You may or may not have heard about various apps for the iPhone family that have been denied.  Most famously is the one showing political cartoons.  Of course, once the creator of those cartoons was given an award, Apple changed it's mind.  Still, there are apps for sexual positions that are freely available by searching for "education."  Yes, do a search for educational tools, and what do you find? Sex.  Ridiculous.  At the same time, however, hundreds (perhaps thousands?) of apps have been denied by Apple.  Do a Google search for things like "Rejected iPhone Apps" or "Apple rejected my app" and you'll find far too many examples of the Gestapo that is Apple.

Mr. Jobs, you have some very legitimate arguments for not using Flash.  But, watch the finger-pointing and quit taking lessons from the Clinton Dictionary of Common Terminology.



Also yesterday, I was pointed toward a  New Jersey Article which reports that a principal is telling his parents they should ban their kids from Facebook, Twitter, and all other social networking sites... AT HOME!  Are you kidding me with this!?  What I allow my child to do or not do AT HOME is not the business of anyone other than law enforcement or child protective services.  No, I do not do anything that would warrant either of those, but that's my point.  If I allow my children to communicate through Facebook, Twitter, etc, then that is my right and my choice as my child's parent. 

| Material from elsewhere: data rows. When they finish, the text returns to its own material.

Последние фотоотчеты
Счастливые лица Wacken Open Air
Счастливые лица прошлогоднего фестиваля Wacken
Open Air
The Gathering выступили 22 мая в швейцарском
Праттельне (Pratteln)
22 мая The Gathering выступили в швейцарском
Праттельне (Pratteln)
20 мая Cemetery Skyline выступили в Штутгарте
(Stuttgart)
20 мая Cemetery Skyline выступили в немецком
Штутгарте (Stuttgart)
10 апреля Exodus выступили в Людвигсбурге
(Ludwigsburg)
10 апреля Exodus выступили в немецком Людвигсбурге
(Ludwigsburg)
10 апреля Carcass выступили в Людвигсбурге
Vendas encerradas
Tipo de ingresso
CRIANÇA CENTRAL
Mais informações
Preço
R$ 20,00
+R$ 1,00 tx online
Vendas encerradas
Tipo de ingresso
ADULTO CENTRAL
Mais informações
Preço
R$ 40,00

The main reason for this outrageous request is to "keep them safe."  Bull-ony.  This is like saying kids should stay off the playground because they might fall off the slide, or get hit with a swing, or maybe trip and fall while walking.  As parents of a student that uses Facebook, I can tell you what we do.  We watch our child's posts.  We also talk to and educate our child when he posts something he shouldn't or joins some dumb group.  The point is - we EDUCATE him. 

Do tell our children they cannot go outside and play?  No, we EDUCATE them on the dangers: passing cars, stray dogs, random strangers.  We teach them to play in the yard.  We teach them not to run into the street between two parked cars.  Do they always listen?  Of course not.  But, with each mistake, a lesson is learned.  When I was a child, I *did* run out between two parked cars.  I nearly got run over.  It scared the crud out of me and to this day, I will look both ways more than any normal human does.  Did I burn myself on the stove when I was kid? Of course.  What did I learn? The stove was HOT!  Did I cut myself with a shaving razor when I was young?  Yeap.  What did I learn? Razor blades are sharp, and I should be careful.

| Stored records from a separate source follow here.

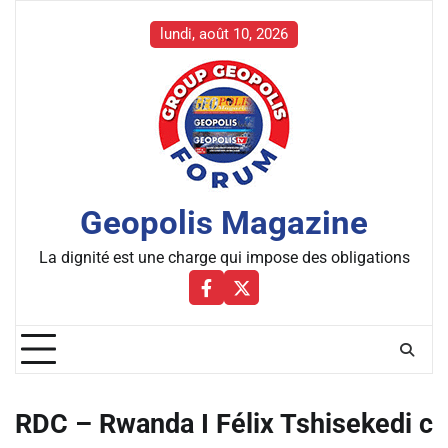
Skip
to
lundi, août 10, 2026
content
Geopolis Magazine
La dignité est une charge qui impose des obligations
Facebbok
X
RDC – Rwanda I Félix Tshisekedi c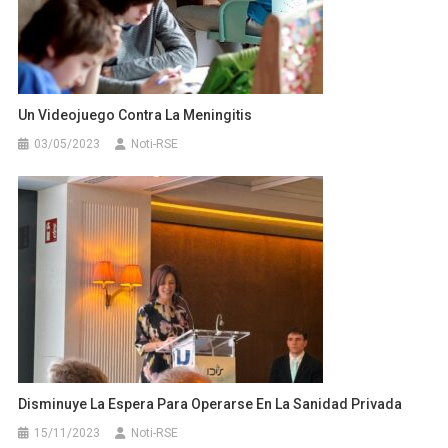
Un Videojuego Contra La Meningitis
03/05/2023
Noti-RSE
Disminuye La Espera Para Operarse En La Sanidad Privada
15/11/2023
Noti-RSE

Watching our children online is no different.  Banning them from social media is not the answer.  The answer is to EDUCATE the students, the parents, the community.  Teach them how to use Facebook and Twitter (and whatever other social networks come down the line) responsibly and effectively.  We protect our children as best we can, and much of that comes through educating them.  Sometimes, that education comes from life's experiences.

As Dory in Finding Nemo said, "Well, you can't never let anything happen to him. Then nothing would ever happen to him."